Dirac’s theory of the electron was remarkably successful, especially in its prediction of the positron, which was discovered experimentally just two years after Dirac published his prediction. However, to account for the fact that matter doesn’t degenerate into negativeenergy states, Dirac found it necessary to propose a “sea” of antiparticles, and then invoke the Pauli exclusion principle, arguing that all the negative energy states were occupied. The positron was then conceived as a “hole” in the Dirac sea. In retrospect, this “hole” explanation seems unconvincing, because we now know that all particles, not just fermions for which the Pauli exclusion principle applies, are accompanied by antiparticles, so the “hole” interpretation doesn’t work. Weinberg asked Dirac about this in 1972, and Dirac replied that he didn’t regard massive bosons as “important”. It isn’t clear what he meant by this (perhaps he meant that such particles are not elementary?), although Weinberg notes that a few years later Dirac acknowledged that “for bosons we no longer have the picture of a vacuum with negative energy states filled up… the whole theory becomes more complicated”, presumably referring to the creation and annihilation operators of modern quantum field theory. The modern view seems to be that Dirac’s prediction of the positron was not entirely wellfounded, although it certainly does emerge rather unavoidably from consideration of the two roots of E^{2} – p^{2}= m^{2}. 

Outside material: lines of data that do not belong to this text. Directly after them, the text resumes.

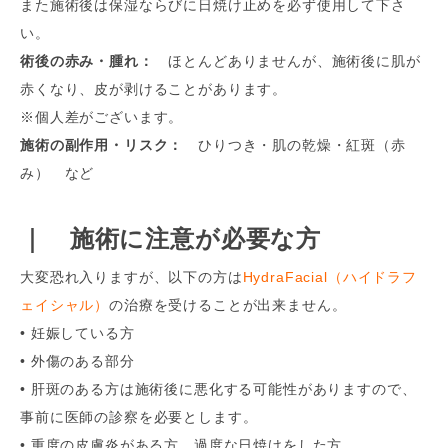
また施術後は保湿ならびに日焼け止めを必ず使用して下さ
い。
術後の赤み・腫れ：
ほとんどありませんが、施術後に肌が
赤くなり、皮が剥けることがあります。
※個人差がございます。
施術の副作用・リスク：
ひりつき・肌の乾燥・紅斑（赤
み） など
｜ 施術に注意が必要な方
大変恐れ入りますが、以下の方は
HydraFacial（ハイドラフ
ェイシャル）
の治療を受けることが出来ません。
• 妊娠している方
• 外傷のある部分
• 肝斑のある方は施術後に悪化する可能性がありますので、
事前に医師の診察を必要とします。
• 重度の皮膚炎がある方、過度な日焼けをした方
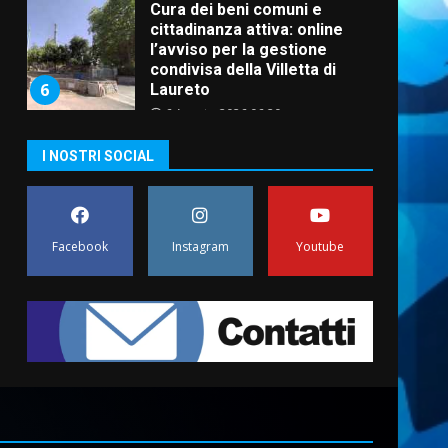
Cura dei beni comuni e
cittadinanza attiva: online
l’avviso per la gestione
condivisa della Villetta di
6
Laureto
6 Agosto 2026 06:20
La magia del Minareto e la
I NOSTRI SOCIAL
prima assoluta de “L’Albergo
Belvedere. Il rapimento”
6 Agosto 2026 06:15
7
Facebook
Instagram
Youtube
“I Contestatori: Musica di
Rivoluzione”: nuovo
appuntamento con “Fasano in
Banda”
1
7 Agosto 2026 06:05
US Fasano, Scianaro:
“Profonda amarezza per
esclusione dal campionato di
calcio”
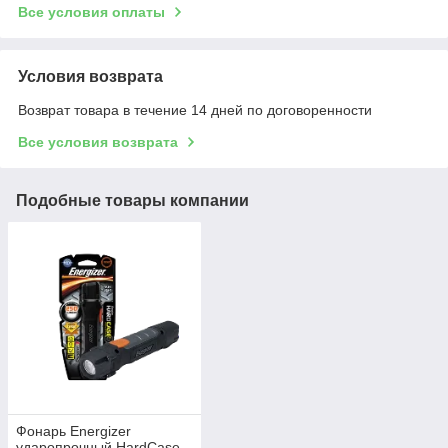
Все условия оплаты
Условия возврата
Возврат товара в течение 14 дней по договоренности
Все условия возврата
Подобные товары компании
Фонарь Energizer
ударопрочный HardCase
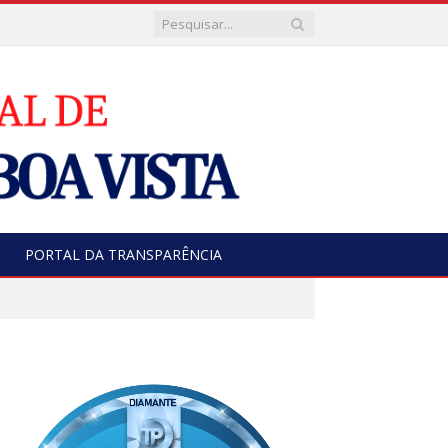
PORTAL DA TRANSPARÊNCIA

The most profound implication of Dirac’s equation was that any relativistic description of a particle necessarily involves not just the wave function of a single particle, but multiple wave functions representing the potential for other particles. The first quantization in physics gave a field representation for all the possible states of a given particle, by treating the observable properties (such as position and momentum) as operators on a wave function. The “second quantization”, suggested by Dirac’s equation, then consists of treating this quantum wave function itself as an operator, giving a field representation of all the possible quantum fields. We might says that second quantization considers “the field of all fields”. It’s remarkable that general relativity (the other fundamental theory of physics developed in the early 20th century) also involves a consideration of the field of all fields, albeit in a completely different sense. In both cases this leads to nonlinearities, and in both cases the theories are found to entail infinities – if we regard them as exact to all orders, rather than just lowenergy “effective” field theories.